Una de las capacidades más bonitas —y más peligrosas si se desboca también— del ser humano es la de imaginar. Imaginar es inmediato, sencillo y barato; no requiere elementos externos, no tiene límites. Simplemente surge, incluso cuando dormimos, de manera más o menos automática. Esto nos abre un abanico tan amplio de posibilidades que, estadísticamente, es inevitable que surja un buen puñado de ideas inmediatas, sencillas, que por su atractivo se propagan de forma vírica y que, de nuevo por pura estadística, probablemente no se corresponden con la realidad.
Pero si albergamos una cualidad más valiosa todavía, esa es la del pensamiento racional, el pensamiento crítico. Esta herramienta, a diferencia de la anterior, cuesta, requiere esfuerzo y tiene grandes limitaciones que hay que ir salvando al ir incorporando la realidad que nos rodea. Supone la gran criba del abanico de ideas que nos regala la imaginación, y nos sirve para incrementar notoriamente la probabilidad de que una de esas ideas se corresponda efectivamente con nuestro entorno, hasta el extremo, si es posible, de quedarnos con una sola de ellas. QED.
Son dos formas de conocer el mundo. Una consiste en quedarse sentado en la butaca mirando un espectáculo de marionetas que bailan mágicamente sobre una cortinilla y hacer cábalas sobre la naturaleza de esos extraños seres. La otra consiste en levantarse de la butaca, tirar de la cortinilla y ver qué diablos hay ahí detrás. De nuevo, la primera es la más cómoda. La segunda, en cambio, requiere esfuerzo, recursos y una metodología; aun así, tiene una clara ventaja: unos cuantos pueden tirar de la cortinilla y los demás contemplar el resultado. El problema viene cuando el resto de la sala se ensimisma y mira hacia otro lado en el momento en que esto se produce.
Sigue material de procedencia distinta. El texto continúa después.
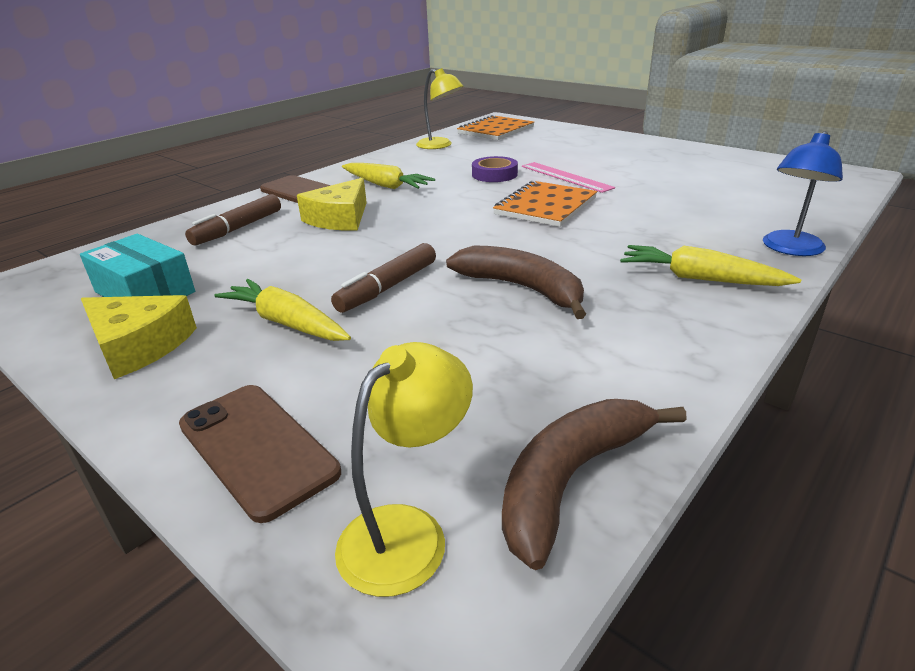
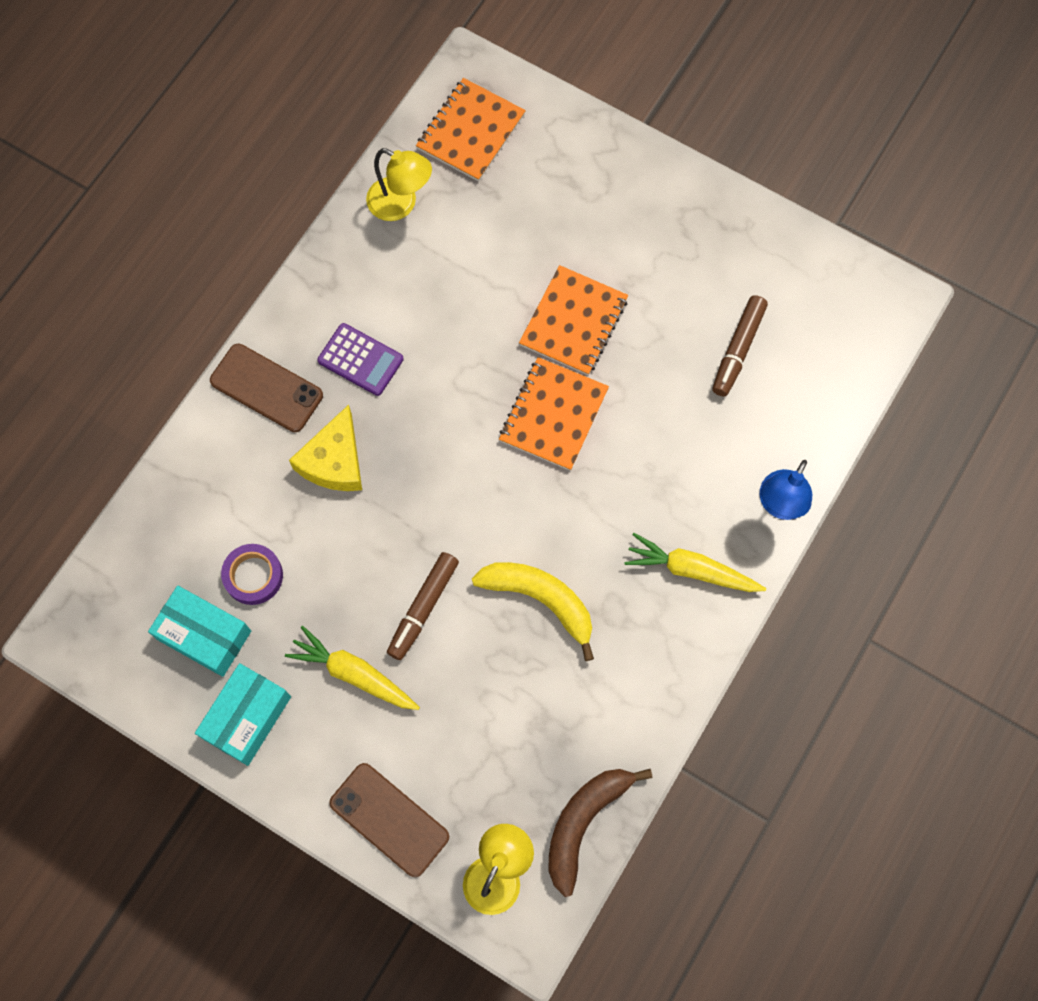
camera: 10 degrees left, 40 degrees up
yellow cheese [81,295,197,379] -> turquoise box [195,663,291,766]
brown marker [185,194,281,245] -> brown marker moved to [712,295,768,397]
yellow carrot [342,163,435,189] -> purple calculator [317,323,404,396]
brown banana [446,245,586,319] -> yellow banana [472,562,594,661]
purple tape [472,156,518,182] -> purple tape moved to [221,544,283,605]
pink ruler [522,162,615,193] -> orange notebook [519,265,628,375]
El hecho es que, continuando con la metáfora del teatro, incentivar a que la gente mire, se interese, se acerque e incluso participe tirando de la cortinilla no es tarea fácil. Entre los escépticos surge a menudo cierta discusión y polémica a este respecto. ¿Cómo combatir algo tan fértil e inmediato como el pensamiento mágico con algo tan efectivo pero a la vez tan lento y tan complejo como la ciencia? A partir de esa cuestión, diversidad de opiniones. Hay quien aboga por la sátira, la mofa, la befa y el ridículo como herramientas igual de inmediatas que lo que se pretende combatir; otros prefieren las buenas palabras y las largas explicaciones; y, entre medias, mil matices aderezados con mayor o menor rigor científico. Yo entiendo que todas las formas de comunicación juegan su papel: tienen su momento y su lugar, y a su manera son necesarias e indispensables.
En un primer escalafón en cuanto a rigor y metodología se encuentran los científicos, que son en última instancia los generadores de conocimiento y los que mueven ese gran rodillo que es la ciencia. Una segunda capa se nutre de la anterior, digiere la información, y se la ofrece a un público más amplio y menos especializado. La conocemos como divulgación científica, y posee tantos niveles como grados de digestión dependiendo de a cuánto público se pretenda llegar. Luego se plasma en libros, documentales, revistas, blogs, y un largo etcétera. Pero, por último, ¿qué hacemos en la comunicación de lo inmediato? ¿Qué hacemos en esos dos minutos de aparición radiofónica, en esos diez minutos de entrevista televisiva? ¿Cómo llegamos a un público cuya única pretensión es un poco de distracción?
Esa es la papeleta que le tocó jugar a Javier Armentia anoche en el programa de Buenafuente. Ardua tarea: resumir una colección de libros tan extensa en contenido como ¡Vaya timo! en apenas unos minutos de un show humorístico. Por eso mismo, quizás lo más útil y efectivo es precisamente lo que consiguió hacer: repetir una y otra vez entrelazadas con las escuetas explicaciones que permite el formato frases como «es mentira», «es un timo», «nos están engañando», «no hay pruebas», «no funciona», etc., de manera directa y diáfana, de forma que estas queden inequívocamente adheridas en la mente del espectador a términos como «bruja», «tarot», «homeopatía», «religión», «psicoanálisis», etc.
Estoy convencido de que este método, por lo menos, consigue que el espectador dirija la mirada hacia esas marionetas ya desnudas, y tal vez mañana, quien sabe, incluso se anime a levantarse de la butaca y acercarse hasta el escenario.